__AVAILABLE DATA__:
-- Opening Marker --

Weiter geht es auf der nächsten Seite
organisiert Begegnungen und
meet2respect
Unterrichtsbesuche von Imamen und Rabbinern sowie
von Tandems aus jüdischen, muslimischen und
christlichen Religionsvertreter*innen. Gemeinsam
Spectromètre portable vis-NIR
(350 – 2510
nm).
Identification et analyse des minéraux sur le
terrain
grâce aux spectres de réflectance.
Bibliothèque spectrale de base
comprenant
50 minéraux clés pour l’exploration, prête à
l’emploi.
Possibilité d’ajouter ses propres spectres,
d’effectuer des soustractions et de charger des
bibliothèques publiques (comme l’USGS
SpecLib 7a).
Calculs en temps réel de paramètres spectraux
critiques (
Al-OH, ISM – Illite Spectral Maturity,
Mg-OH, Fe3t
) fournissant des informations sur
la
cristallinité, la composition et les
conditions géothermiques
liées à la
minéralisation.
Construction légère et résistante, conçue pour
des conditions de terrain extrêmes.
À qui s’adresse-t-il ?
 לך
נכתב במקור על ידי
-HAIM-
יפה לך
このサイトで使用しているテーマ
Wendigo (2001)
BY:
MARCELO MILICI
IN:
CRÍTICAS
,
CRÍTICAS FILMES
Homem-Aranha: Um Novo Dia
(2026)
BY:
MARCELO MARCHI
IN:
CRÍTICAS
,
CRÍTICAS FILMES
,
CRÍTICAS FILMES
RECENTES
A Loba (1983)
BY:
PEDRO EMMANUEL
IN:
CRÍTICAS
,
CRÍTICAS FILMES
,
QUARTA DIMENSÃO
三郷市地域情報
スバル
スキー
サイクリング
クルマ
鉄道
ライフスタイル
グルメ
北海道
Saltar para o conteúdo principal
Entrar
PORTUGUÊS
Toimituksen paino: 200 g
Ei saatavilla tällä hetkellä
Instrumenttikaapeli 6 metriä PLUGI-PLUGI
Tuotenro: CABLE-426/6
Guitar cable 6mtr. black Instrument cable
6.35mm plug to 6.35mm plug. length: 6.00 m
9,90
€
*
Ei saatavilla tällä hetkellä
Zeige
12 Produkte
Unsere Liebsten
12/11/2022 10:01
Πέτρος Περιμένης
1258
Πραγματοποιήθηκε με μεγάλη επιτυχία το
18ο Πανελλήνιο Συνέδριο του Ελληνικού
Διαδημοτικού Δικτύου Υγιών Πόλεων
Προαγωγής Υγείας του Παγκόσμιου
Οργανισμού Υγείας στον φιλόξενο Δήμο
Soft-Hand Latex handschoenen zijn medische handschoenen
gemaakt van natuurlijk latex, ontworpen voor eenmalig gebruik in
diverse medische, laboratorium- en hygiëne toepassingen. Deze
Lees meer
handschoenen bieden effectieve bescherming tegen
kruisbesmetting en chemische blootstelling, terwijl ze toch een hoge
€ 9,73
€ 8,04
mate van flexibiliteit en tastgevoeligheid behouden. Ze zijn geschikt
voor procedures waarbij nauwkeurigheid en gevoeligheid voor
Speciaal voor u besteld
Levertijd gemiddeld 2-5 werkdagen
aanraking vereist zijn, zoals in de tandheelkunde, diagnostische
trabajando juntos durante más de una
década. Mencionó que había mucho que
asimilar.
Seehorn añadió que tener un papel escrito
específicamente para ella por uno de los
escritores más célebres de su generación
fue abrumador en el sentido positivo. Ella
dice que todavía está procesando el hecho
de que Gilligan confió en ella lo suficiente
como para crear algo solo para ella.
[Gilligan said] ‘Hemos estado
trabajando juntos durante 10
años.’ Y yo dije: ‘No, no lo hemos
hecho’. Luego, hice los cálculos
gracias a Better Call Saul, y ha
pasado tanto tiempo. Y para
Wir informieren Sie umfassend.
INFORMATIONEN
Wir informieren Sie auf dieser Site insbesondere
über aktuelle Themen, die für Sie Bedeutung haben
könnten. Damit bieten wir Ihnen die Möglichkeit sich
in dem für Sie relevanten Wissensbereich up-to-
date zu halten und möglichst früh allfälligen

-- Closing Marker --
-- Opening Marker --

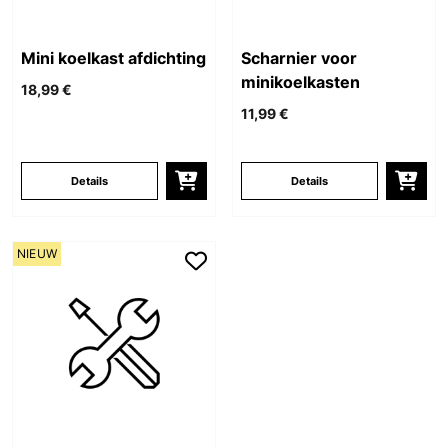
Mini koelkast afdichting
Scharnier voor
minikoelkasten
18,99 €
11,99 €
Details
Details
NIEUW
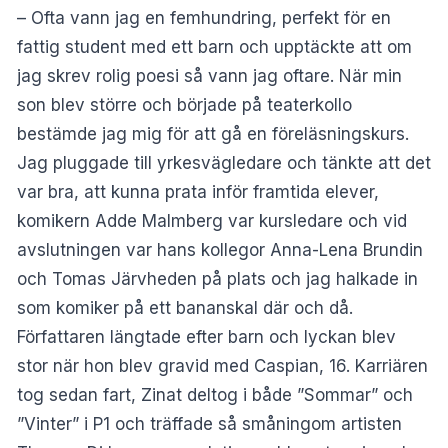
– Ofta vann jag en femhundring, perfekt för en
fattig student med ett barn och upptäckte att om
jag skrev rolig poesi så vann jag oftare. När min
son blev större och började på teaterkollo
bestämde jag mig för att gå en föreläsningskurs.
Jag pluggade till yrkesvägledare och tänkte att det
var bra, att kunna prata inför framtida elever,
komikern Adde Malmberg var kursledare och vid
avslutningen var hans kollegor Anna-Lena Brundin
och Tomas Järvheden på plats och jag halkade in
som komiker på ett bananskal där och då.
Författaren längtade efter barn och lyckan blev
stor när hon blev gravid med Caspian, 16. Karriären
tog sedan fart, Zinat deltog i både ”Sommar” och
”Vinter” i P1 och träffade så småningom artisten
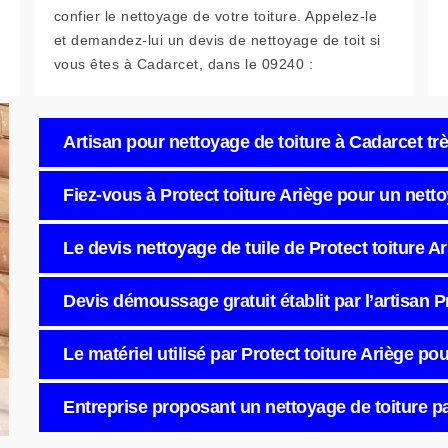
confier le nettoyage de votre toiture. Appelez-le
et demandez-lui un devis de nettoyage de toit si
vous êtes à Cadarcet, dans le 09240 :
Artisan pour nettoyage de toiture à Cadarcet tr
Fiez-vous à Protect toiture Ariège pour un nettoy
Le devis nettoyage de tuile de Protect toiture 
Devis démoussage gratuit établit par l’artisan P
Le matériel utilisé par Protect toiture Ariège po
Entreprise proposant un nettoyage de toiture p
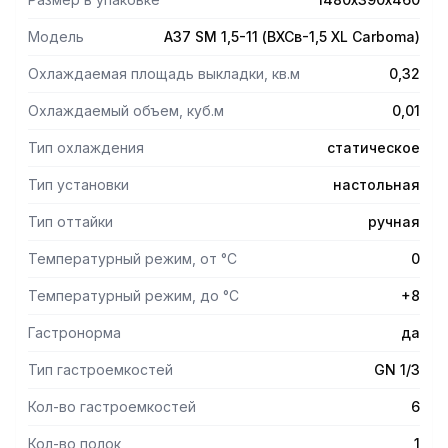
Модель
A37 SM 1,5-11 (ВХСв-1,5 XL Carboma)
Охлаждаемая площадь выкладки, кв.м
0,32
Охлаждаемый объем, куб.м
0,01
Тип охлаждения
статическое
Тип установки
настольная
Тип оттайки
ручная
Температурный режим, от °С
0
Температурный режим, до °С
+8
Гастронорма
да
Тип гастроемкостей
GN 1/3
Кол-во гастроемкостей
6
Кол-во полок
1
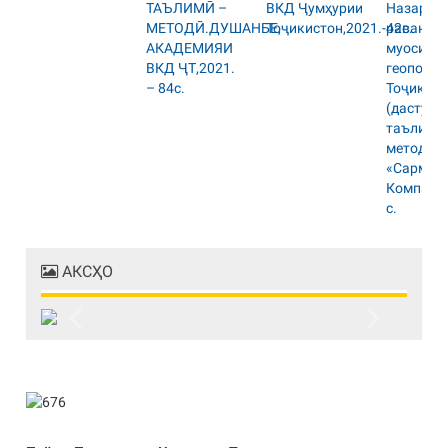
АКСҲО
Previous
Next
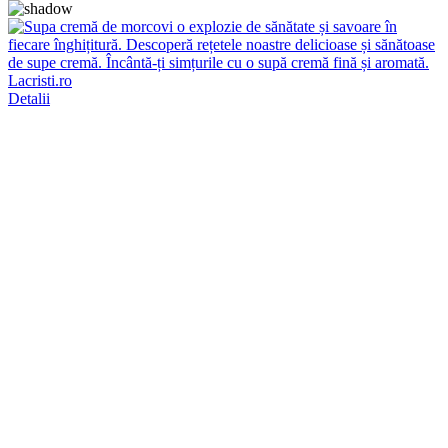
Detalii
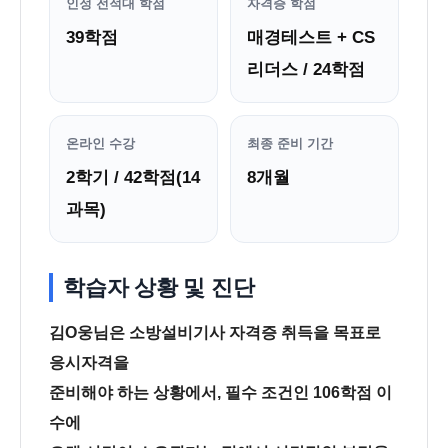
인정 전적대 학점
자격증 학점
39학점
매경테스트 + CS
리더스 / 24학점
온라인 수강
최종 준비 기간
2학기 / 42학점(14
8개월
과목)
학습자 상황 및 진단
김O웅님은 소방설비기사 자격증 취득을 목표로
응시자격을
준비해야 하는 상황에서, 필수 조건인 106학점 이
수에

-- Closing Marker --

__TASK__:
How many lines in the material above contain the string "barn"? Case counts. Reply with the number alone.

__EXERCISE ANSWER__:
2